Iran is developing nuclear-powered submarines and building a new advanced destroyer for its navy, even as tensions rise with the United States over the Islamic Republic’s military expansion, Newsweek reports.
The commander of the Iranian navy, Rear Admiral Habibollah Sayyari, told Fars news agency Tuesday that Iran’s nuclear agency was under orders to start producing nuclear reactors for fueling and propulsion systems that could be used on ships and submarines.The new destroyer would be more advanced than its two predecessors, Jamaran and Damavand.
“I think that we will manage to accomplish this task in the current year,” he added.
The announcement of the plans for Iran’s navy came at a time of ratcheting tensions with the United States over the Islamic Republic’s nuclear ambitions. In 2015, Tehran signed an agreement with the U.S. and other world powers, giving up its nuclear weapons program in exchange for the lifting of economic sanctions. President Donald Trump has repeatedly railed against the deal, brokered by his predecessor Barack Obama, and used his maiden speech at the United Nations General Assembly to call the agreement an “embarrassment.”
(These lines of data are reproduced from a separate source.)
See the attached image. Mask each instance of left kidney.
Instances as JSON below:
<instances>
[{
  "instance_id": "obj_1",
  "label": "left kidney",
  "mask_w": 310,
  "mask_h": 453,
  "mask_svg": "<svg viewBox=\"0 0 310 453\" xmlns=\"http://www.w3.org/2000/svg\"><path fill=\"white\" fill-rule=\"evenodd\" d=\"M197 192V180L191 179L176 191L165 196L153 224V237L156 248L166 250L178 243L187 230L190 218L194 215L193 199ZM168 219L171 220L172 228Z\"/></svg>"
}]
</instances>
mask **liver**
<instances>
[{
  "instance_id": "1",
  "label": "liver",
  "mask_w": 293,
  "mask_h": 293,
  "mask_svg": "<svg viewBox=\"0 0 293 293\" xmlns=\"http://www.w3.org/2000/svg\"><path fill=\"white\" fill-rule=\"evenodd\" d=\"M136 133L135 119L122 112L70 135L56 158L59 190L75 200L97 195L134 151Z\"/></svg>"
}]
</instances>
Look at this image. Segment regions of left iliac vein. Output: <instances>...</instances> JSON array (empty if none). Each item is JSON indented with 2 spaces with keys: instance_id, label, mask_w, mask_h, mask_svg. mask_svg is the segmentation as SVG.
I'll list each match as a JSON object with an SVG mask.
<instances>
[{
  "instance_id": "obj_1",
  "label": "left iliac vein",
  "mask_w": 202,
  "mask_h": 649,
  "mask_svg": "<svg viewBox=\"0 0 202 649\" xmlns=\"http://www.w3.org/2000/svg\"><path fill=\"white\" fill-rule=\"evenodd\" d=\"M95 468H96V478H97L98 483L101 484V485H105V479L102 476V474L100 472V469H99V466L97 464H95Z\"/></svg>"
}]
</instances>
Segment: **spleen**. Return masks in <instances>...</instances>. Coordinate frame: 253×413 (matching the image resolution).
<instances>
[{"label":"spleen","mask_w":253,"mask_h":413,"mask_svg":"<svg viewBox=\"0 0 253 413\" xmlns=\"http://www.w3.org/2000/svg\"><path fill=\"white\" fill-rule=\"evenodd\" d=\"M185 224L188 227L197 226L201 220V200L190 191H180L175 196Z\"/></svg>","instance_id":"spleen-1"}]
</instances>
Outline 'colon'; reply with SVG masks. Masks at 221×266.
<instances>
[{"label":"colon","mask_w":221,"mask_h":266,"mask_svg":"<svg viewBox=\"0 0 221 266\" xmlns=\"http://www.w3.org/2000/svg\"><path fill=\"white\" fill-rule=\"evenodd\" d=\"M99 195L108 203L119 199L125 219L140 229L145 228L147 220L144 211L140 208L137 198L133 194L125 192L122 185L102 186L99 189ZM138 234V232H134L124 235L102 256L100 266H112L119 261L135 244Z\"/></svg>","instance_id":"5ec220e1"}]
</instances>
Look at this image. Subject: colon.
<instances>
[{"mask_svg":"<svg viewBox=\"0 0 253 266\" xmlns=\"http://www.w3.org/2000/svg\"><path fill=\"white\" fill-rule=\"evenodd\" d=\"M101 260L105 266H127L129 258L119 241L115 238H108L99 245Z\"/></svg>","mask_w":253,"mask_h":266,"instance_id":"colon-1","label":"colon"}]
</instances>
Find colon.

Last Saturday, the Iranian government aired footage of a ballistic missile test it said it had carried out following a military parade in Tehran. Trump slammed the launch, which later turned out to be a hoax, on Twitter.
“Iran just test-fired a Ballistic Missile capable of reaching Israel. They are also working with North Korea. Not much of an agreement we have,” he wrote late Saturday.
The U.S. has said that Iranian actions such as the testing of ballistic missiles violate the nuclear agreement in spirit, though not technically breaking the deal. Iran, while condemning Trump over his bellicose rhetoric, has vowed not to break the nuclear accord. The Islamic Republic is allowed to maintain nuclear capabilities for energy but is banned from using it to create nuclear weapons. Sayyari said the nuclear submarines would be built within the framework of the deal.
“We will certainly carry the job within the framework of the nuclear deal and the safeguard agreements and will not do anything beyond that. Tehran will also consult with the director general of the IAEA as it builds the nuclear engines,” he said.